> **Problem to work on**
Reproduce the records line for line, starting at the line that contains "Von der Leyen wehrt sich gegen Trumps" and ending at the line that contains "el Cólera en", both lines included. Leave the pictures out of your copy.
• • • • • • •
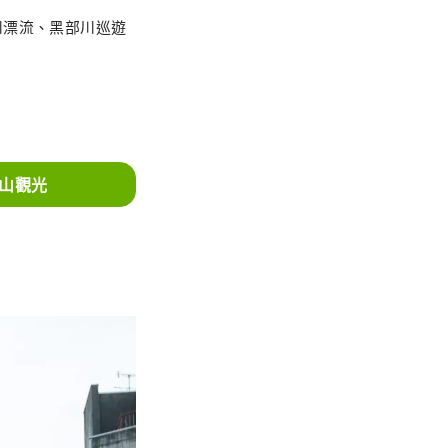
川漂流、黑部川巡遊
山觀光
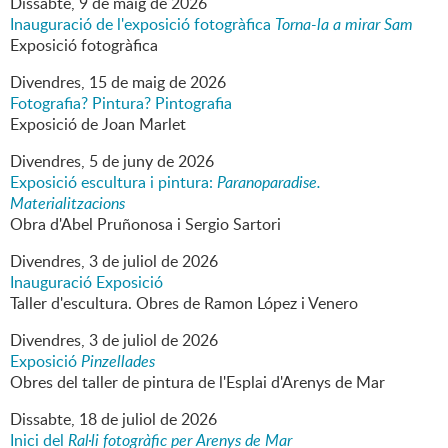
Dissabte,
9
de
maig
de
2026
Inauguració de l'exposició fotogràfica
Torna-la a mirar Sam
Exposició fotogràfica
Divendres,
15
de
maig
de
2026
Fotografia? Pintura? Pintografia
Exposició de Joan Marlet
Divendres,
5
de
juny
de
2026
Exposició escultura i pintura:
Paranoparadise.
Materialitzacions
Obra d'Abel Pruñonosa i Sergio Sartori
Divendres,
3
de
juliol
de
2026
Inauguració Exposició
Taller d'escultura. Obres de Ramon López i Venero
Divendres,
3
de
juliol
de
2026
Exposició
Pinzellades
Obres del taller de pintura de l'Esplai d'Arenys de Mar
Dissabte,
18
de
juliol
de
2026
Inici del
Ral·li fotogràfic per Arenys de Mar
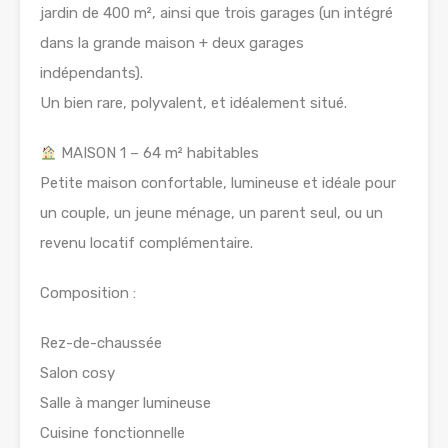
jardin de 400 m², ainsi que trois garages (un intégré
dans la grande maison + deux garages
indépendants).
Un bien rare, polyvalent, et idéalement situé.
MAISON 1 – 64 m² habitables
Petite maison confortable, lumineuse et idéale pour
un couple, un jeune ménage, un parent seul, ou un
revenu locatif complémentaire.
Composition :
Rez-de-chaussée
Salon cosy
Salle à manger lumineuse
Cuisine fonctionnelle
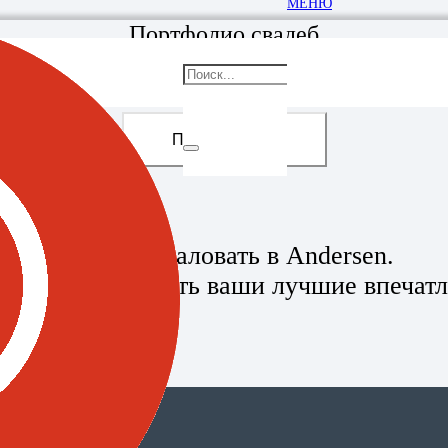
МЕНЮ
Портфолио свадеб
Показать Еще
Добро пожаловать в Andersen.
жем организовать ваши лучшие впечатл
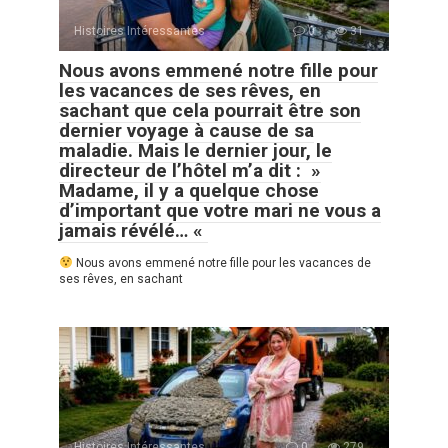
Histoires Intéressantes
0
31
Nous avons emmené notre fille pour
les vacances de ses rêves, en
sachant que cela pourrait être son
dernier voyage à cause de sa
maladie. Mais le dernier jour, le
directeur de l’hôtel m’a dit : »
Madame, il y a quelque chose
d’important que votre mari ne vous a
jamais révélé… «
Nous avons emmené notre fille pour les vacances de
ses rêves, en sachant
Histoires Intéressantes
0
279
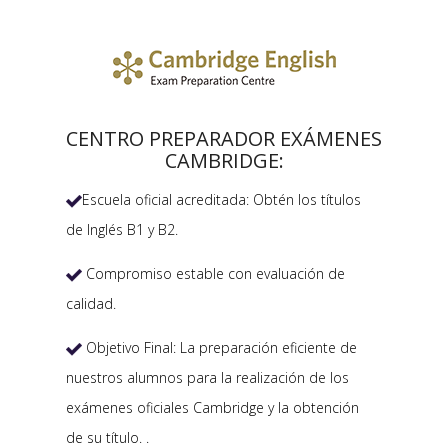
CENTRO PREPARADOR EXÁMENES
CAMBRIDGE:
Escuela oficial acreditada: Obtén los títulos

de Inglés B1 y B2.
Compromiso estable con evaluación de

calidad.
Objetivo Final: La preparación eficiente de

nuestros alumnos para la realización de los
exámenes oficiales Cambridge y la obtención
de su título. .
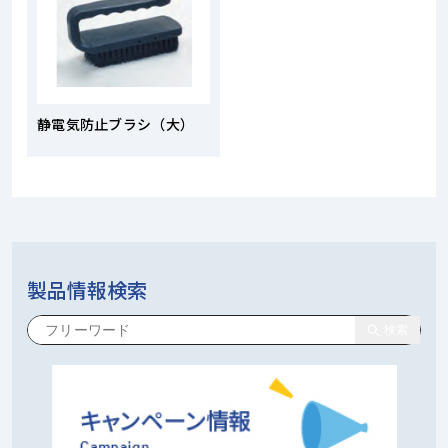
静電気防止ブラシ（大）
製品情報検索
検索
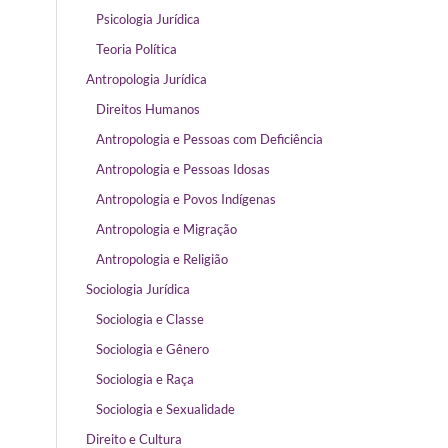
Psicologia Jurídica
Teoria Política
Antropologia Jurídica
Direitos Humanos
Antropologia e Pessoas com Deficiência
Antropologia e Pessoas Idosas
Antropologia e Povos Indígenas
Antropologia e Migração
Antropologia e Religião
Sociologia Jurídica
Sociologia e Classe
Sociologia e Gênero
Sociologia e Raça
Sociologia e Sexualidade
Direito e Cultura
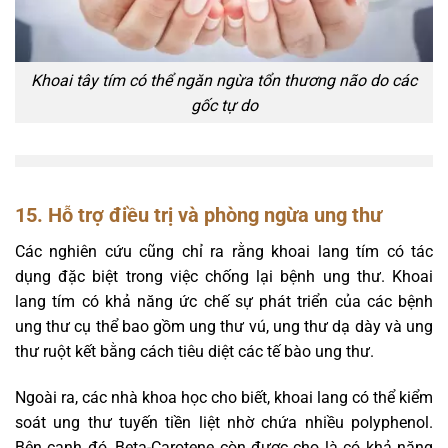
Khoai tây tím có thể ngăn ngừa tổn thương não do các
gốc tự do
15. Hỗ trợ điều trị và phòng ngừa ung thư
Các nghiên cứu cũng chỉ ra rằng khoai lang tím có tác
dụng đặc biệt trong việc chống lại bệnh ung thư. Khoai
lang tím có khả năng ức chế sự phát triển của các bệnh
ung thư cụ thể bao gồm ung thư vú, ung thư dạ dày và ung
thư ruột kết bằng cách tiêu diệt các tế bào ung thư.
Ngoài ra, các nhà khoa học cho biết, khoai lang có thể kiểm
soát ung thư tuyến tiền liệt nhờ chứa nhiều polyphenol.
Bên cạnh đó, Beta-Carotene còn được cho là có khả năng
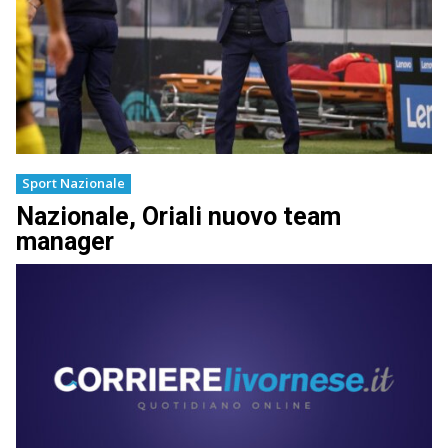
Sport Nazionale
Nazionale, Oriali nuovo team
manager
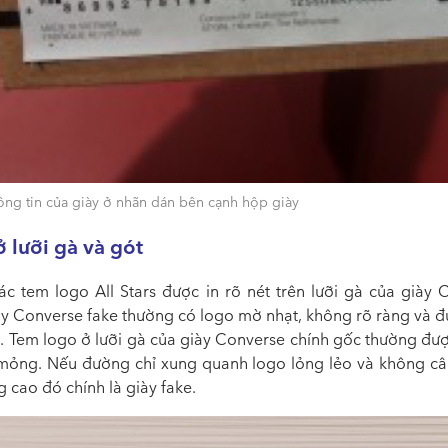
ông tin của giày ở nhãn dán bên cạnh hộp giày
 lưỡi gà và gót
các tem logo All Stars được in rõ nét trên lưỡi gà của giày 
iày Converse fake thường có logo mờ nhạt, không rõ ràng và đ
o. Tem logo ở lưỡi gà của giày Converse chính gốc thường đượ
 mỏng. Nếu đường chỉ xung quanh logo lỏng lẻo và không cân
 cao đó chính là giày fake.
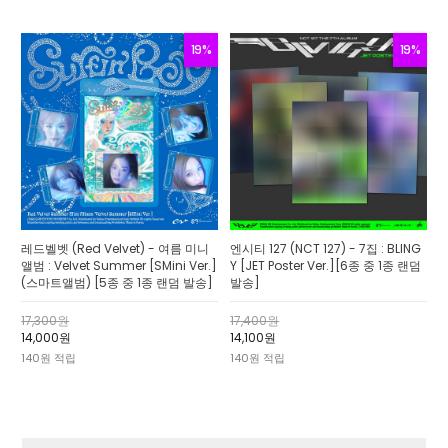
19%
19%
레드벨벳 (Red Velvet) - 여름 미니
엔시티 127 (NCT 127) - 7집 : BLING
앨범 : Velvet Summer [SMini Ver.]
Y [JET Poster Ver.][6종 중 1종 랜덤
(스마트앨범) [5종 중 1종 랜덤 발송]
발송]
17,300원
17,400원
14,000원
14,100원
140원 적립
140원 적립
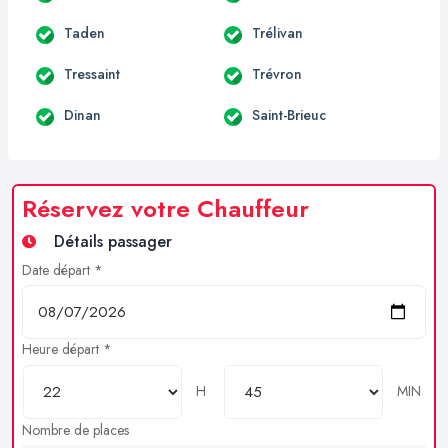
Taden
Trélivan
Tressaint
Trévron
Dinan
Saint-Brieuc
Réservez votre Chauffeur
Détails passager
Date départ *
Heure départ *
H
MIN
Nombre de places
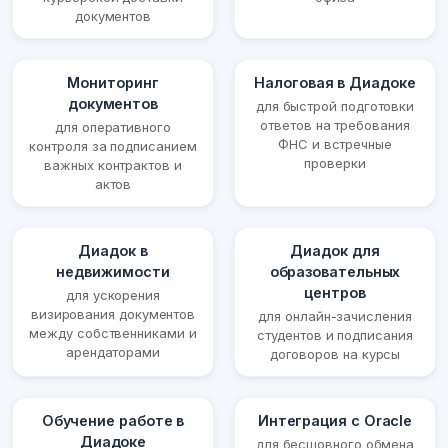
документов
Мониторинг
Налоговая в Диадоке
документов
для быстрой подготовки
ответов на требования
для оперативного
ФНС и встречные
контроля за подписанием
проверки
важных контрактов и
актов
Диадок в
Диадок для
недвижимости
образовательных
центров
для ускорения
визирования документов
для онлайн-зачисления
между собственниками и
студентов и подписания
арендаторами
договоров на курсы
Обучение работе в
Интеграция с Oracle
Диадоке
для бесшовного обмена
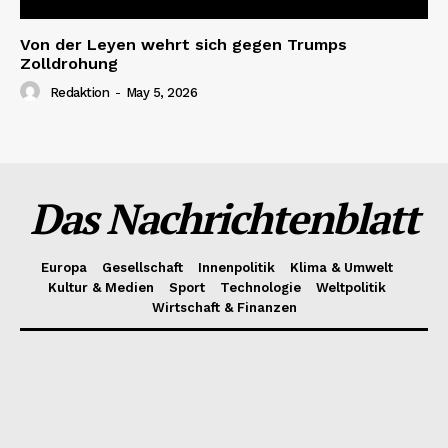
Von der Leyen wehrt sich gegen Trumps
Zolldrohung
Redaktion
-
May 5, 2026
Das Nachrichtenblatt
Europa
Gesellschaft
Innenpolitik
Klima & Umwelt
Kultur & Medien
Sport
Technologie
Weltpolitik
Wirtschaft & Finanzen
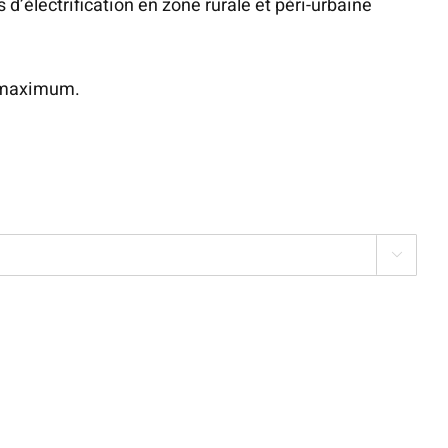
 d’électrification en zone rurale et péri-urbaine
m maximum.

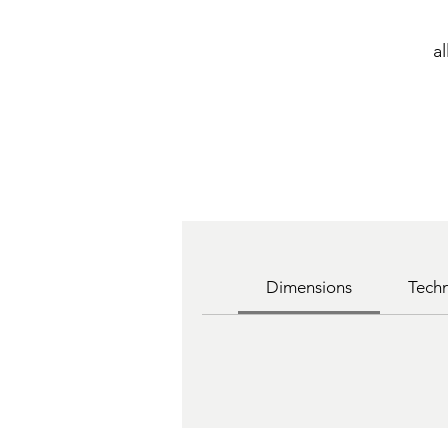
a
Dimensions
Techn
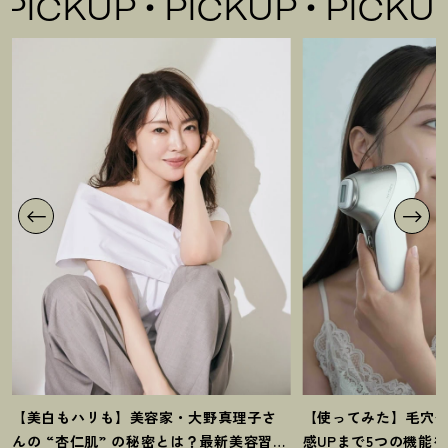
CKUP
PICKUP
PICKUP
P
【美白もハリも】美容家・大野真理子さ
【使ってみた】毛穴
んの “杏仁肌” の秘密とは
？
最新美容習慣
感UPまで5つの機能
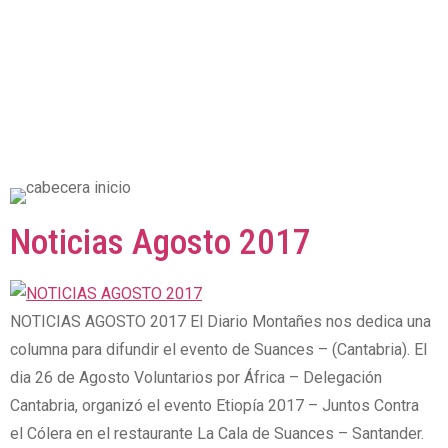
Noticias Agosto 2017
NOTICIAS AGOSTO 2017 El Diario Montañes nos dedica una
columna para difundir el evento de Suances – (Cantabria). El
dia 26 de Agosto Voluntarios por África – Delegación
Cantabria, organizó el evento Etiopía 2017 – Juntos Contra
el Cólera en el restaurante La Cala de Suances – Santander.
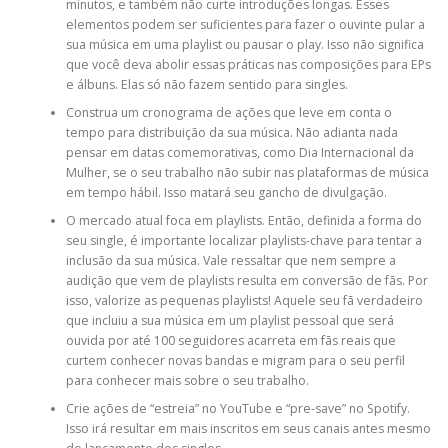
minutos, e também não curte introduções longas. Esses
elementos podem ser suficientes para fazer o ouvinte pular a
sua música em uma playlist ou pausar o play. Isso não significa
que você deva abolir essas práticas nas composições para EPs
e álbuns. Elas só não fazem sentido para singles.
Construa um cronograma de ações que leve em conta o
tempo para distribuição da sua música. Não adianta nada
pensar em datas comemorativas, como Dia Internacional da
Mulher, se o seu trabalho não subir nas plataformas de música
em tempo hábil. Isso matará seu gancho de divulgação.
O mercado atual foca em playlists. Então, definida a forma do
seu single, é importante localizar playlists-chave para tentar a
inclusão da sua música. Vale ressaltar que nem sempre a
audição que vem de playlists resulta em conversão de fãs. Por
isso, valorize as pequenas playlists! Aquele seu fã verdadeiro
que incluiu a sua música em um playlist pessoal que será
ouvida por até 100 seguidores acarreta em fãs reais que
curtem conhecer novas bandas e migram para o seu perfil
para conhecer mais sobre o seu trabalho.
Crie ações de “estreia” no YouTube e “pre-save” no Spotify.
Isso irá resultar em mais inscritos em seus canais antes mesmo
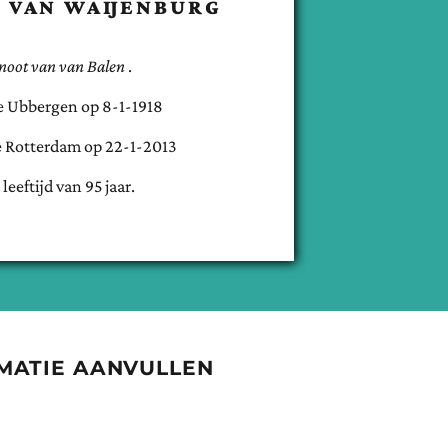
)
VAN WAIJENBURG
noot van
van Balen
.
e
Ubbergen
op
8-1-1918
e
Rotterdam
op
22-1-2013
 leeftijd van
95
jaar.
MATIE AANVULLEN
• • • • • • •
> **Answer**
Von der Leyen wehrt sich gegen Trumps
Zolldrohung
Redaktion
-
May 5, 2026
Das Nachrichtenblatt
Europa
Gesellschaft
Innenpolitik
Klima & Umwelt
Kultur & Medien
Sport
Technologie
Weltpolitik
Wirtschaft & Finanzen
 d’électrification en zone rurale et péri-urbaine
m maximum.

a
Dimensions
Techn
CKUP
PICKUP
PICKUP
P
【美白もハリも】美容家・大野真理子さ
【使ってみた】毛穴
んの “杏仁肌” の秘密とは
？
最新美容習慣
感UPまで5つの機能
Noticias Agosto 2017
NOTICIAS AGOSTO 2017 El Diario Montañes nos dedica una
columna para difundir el evento de Suances – (Cantabria). El
dia 26 de Agosto Voluntarios por África – Delegación
Cantabria, organizó el evento Etiopía 2017 – Juntos Contra
el Cólera en el restaurante La Cala de Suances – Santander.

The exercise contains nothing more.